Dataset (2003-2018) for southeast Bering Sea used for analyses in the manuscript: Phytoplankton communities in the Bering Sea respond to environmental shifts, with implications for consumer species

Phytoplankton community structure changes in response to environmental conditions, potentially impacting zooplankton through altered trophic interactions. In the Bering Sea, recent stanzas of warmer and colder years coincided with changes in community structure of zooplankton and fish. However, attempts to link these trends to primary producers based on patterns in total chlorophyll a concentration (Chl) have not been successful. Using Chl as a proxy for food availability ignores potential consequences of community shifts in phytoplankton, which span a vast range of cell shapes, sizes, and biochemical composition that do not contribute equally to the diet of primary consumers. We analyzed size and taxonomic composition of phytoplankton with environmental variables from 2003 – 2018, and examined relationships to abundance of two copepods (Calanus and Pseudocalanus) important to age-0 pollock diets. Three distinct environmental stanzas were identified: Warm1 (2003-2005) with high temperature and salinity and low nutrients favoring dominance of flagellates, ciliates, and dinoflagellates, and low abundances of Calanus copepods; Cold (2006-2012) with low temperature and salinity and high nutrients favoring the cryptophyte Rhodomonas and small centric diatoms, and high abundance of Calanus copepods; and Warm2 (2014-2018) with high temperature, salinity, and nutrients (including high SiO4), supporting high abundance of elongated rod-like diatoms, and low abundance of Calanus copepods. Calanus abundance was significantly negatively correlated with biomass of large (>10 µm) phytoplankton, and the taxa Leptocylindrus, Thalassionema, Pseudo-nitzschia, and Dictyocha, and positively correlated with Rhodomonas and small disc diatoms (<10 µm), highlighting links between phytoplankton and zooplankton communities in response to stanzas.

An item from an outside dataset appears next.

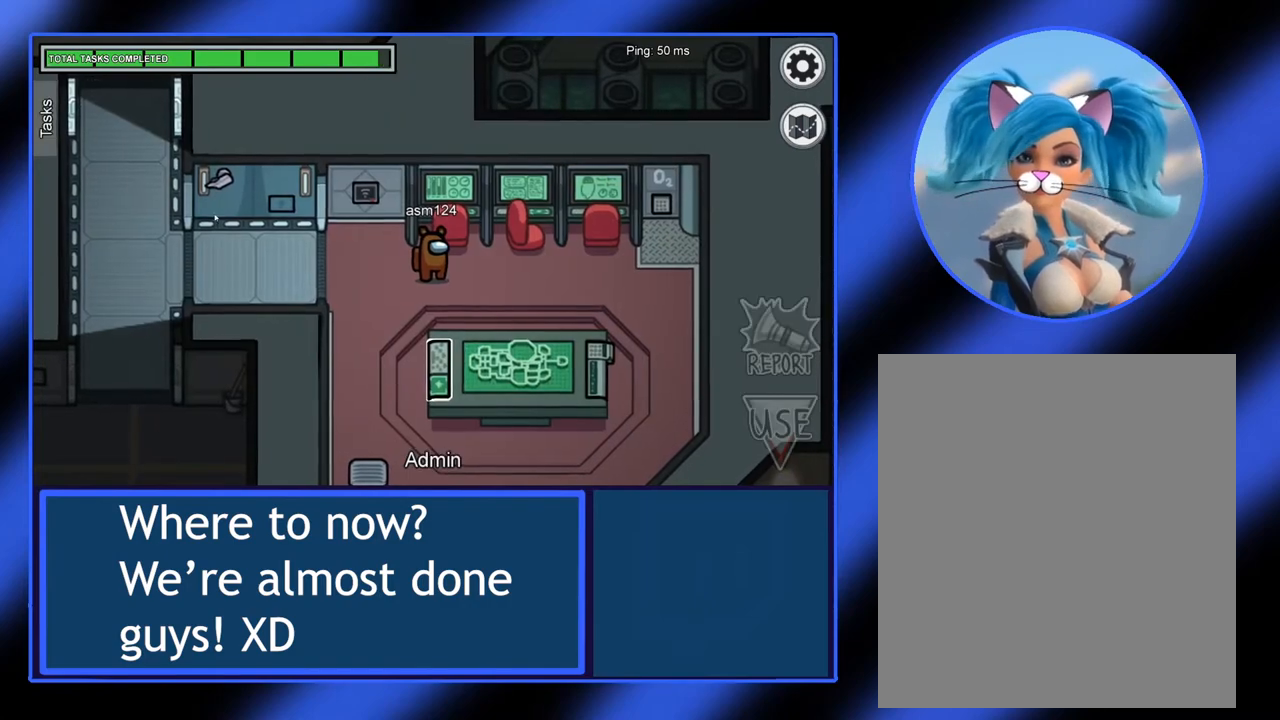
{"keys": [], "mouse": [], "events": []}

浮游植物（Phytoplankton）群落结构随环境条件变化而发生改变，并可通过重塑营养级相互作用对浮游动物（zooplankton）产生潜在影响。在白令海（Bering Sea），近年来的冷暖年份环境特征时段分别对应了浮游动物与鱼类群落结构的变化。然而，基于总叶绿素a浓度（Chl）的变化趋势，尝试将上述现象与初级生产者（primary producers）建立关联的研究均未获得成功。以Chl作为食物可获得性的替代指标（proxy），会忽略浮游植物群落结构转变的潜在影响——浮游植物的细胞形态、尺寸与生化组成跨度极大，且对初级消费者的食源贡献并不均等。本研究结合2003年至2018年的环境变量，分析了浮游植物的尺寸与分类学组成（taxonomic composition），并探究了其与两种桡足类（copepods）——对0龄狭鳕（age-0 pollock）食性至关重要的哲水蚤属（Calanus）和伪哲水蚤属（Pseudocalanus）——丰度的关联关系。研究共识别出三类特征鲜明的环境特征时段：暖期1（2003-2005年）：水温与盐度偏高、营养盐浓度偏低，利于鞭毛虫（flagellates）、纤毛虫（ciliates）和甲藻（dinoflagellates）占据优势，同时哲水蚤属丰度较低；冷期（2006-2012年）：水温与盐度偏低、营养盐浓度偏高，利于隐藻门（cryptophyte）的红胞藻属（Rhodomonas）和小型中心硅藻（centric diatoms）占据优势，同时哲水蚤属丰度较高；暖期2（2014-2018年）：水温、盐度与营养盐（包括高浓度硅酸盐SiO4）均偏高，利于细长杆状硅藻（elongated rod-like diatoms）占据优势，同时哲水蚤属丰度较低。哲水蚤属丰度与大型（>10 μm）浮游植物及细柱藻属（Leptocylindrus）、海链藻属（Thalassionema）、伪菱形藻属（Pseudo-nitzschia）和双鞭藻属（Dictyocha）的生物量呈显著负相关，而与红胞藻属及小型圆盘硅藻（<10 μm）的生物量呈显著正相关，这凸显了浮游植物与浮游动物群落在响应环境特征时段时的关联关系。